Provided material START

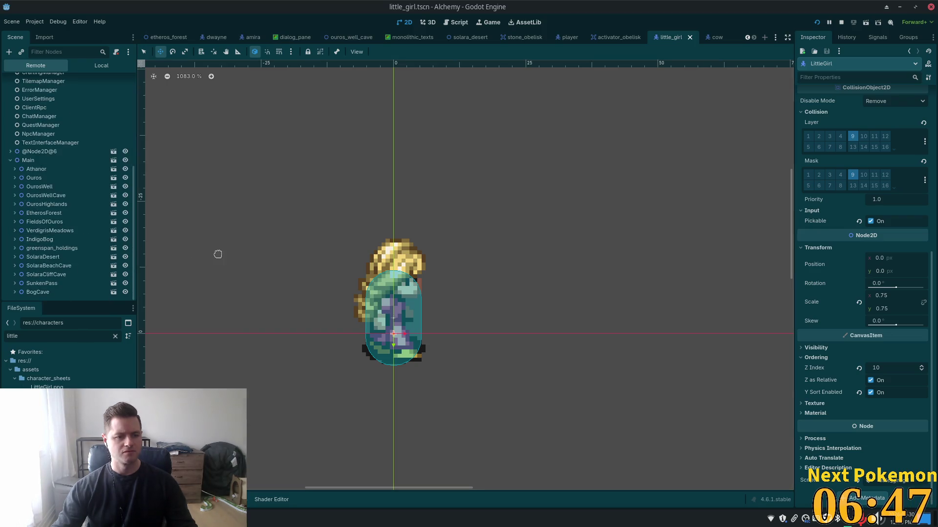
Step: Select debug Session 3 in the Debugger and expand Main and Ouros to reveal Player
left_click(186, 500)
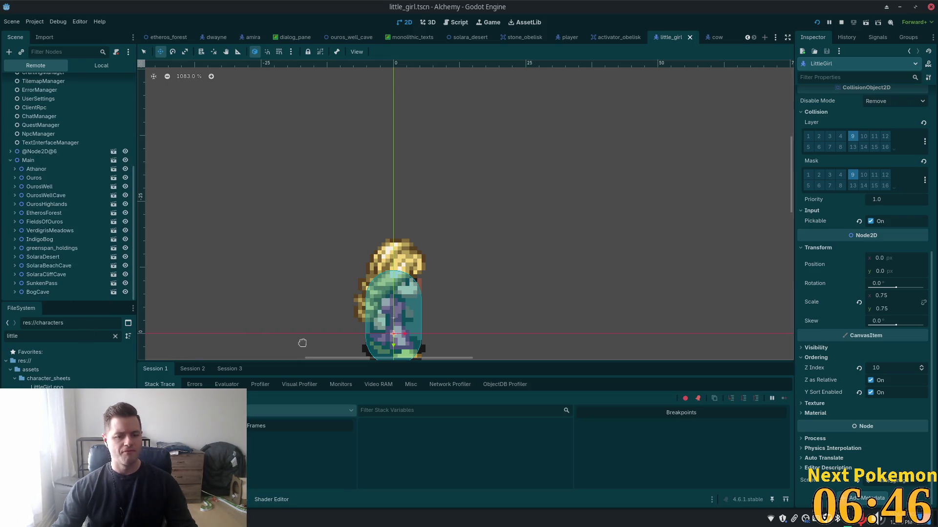
left_click(183, 369)
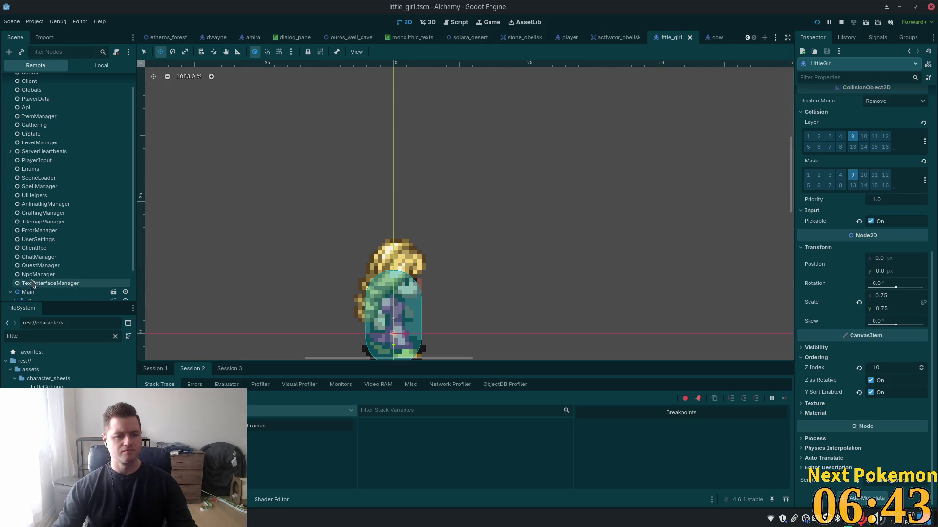
left_click(230, 368)
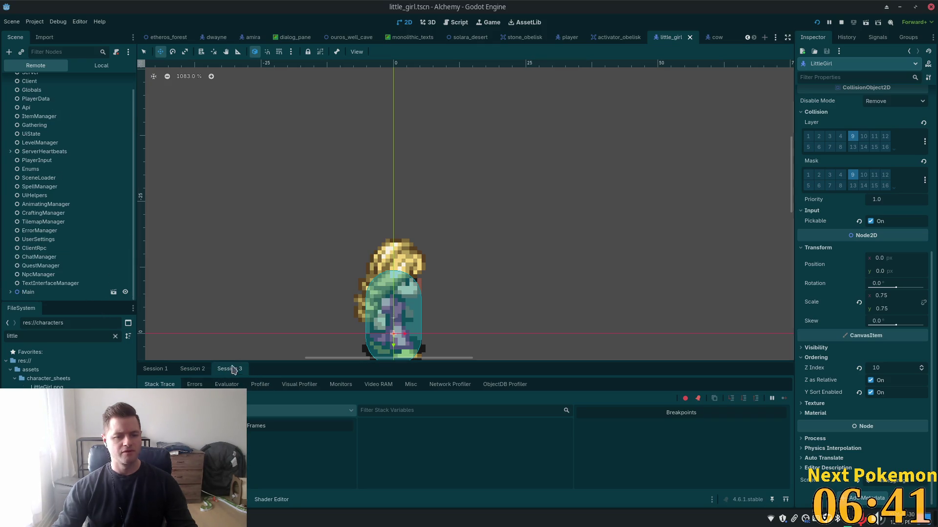
left_click(11, 292)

Provided material END

§ **Work to be completed**: Your copy must repeat the data word for word and show none of its images.

§ **Output of the task**:
Step: Select debug Session 3 in the Debugger and expand Main and Ouros to reveal Player
left_click(186, 500)
left_click(183, 369)
left_click(230, 368)
left_click(11, 292)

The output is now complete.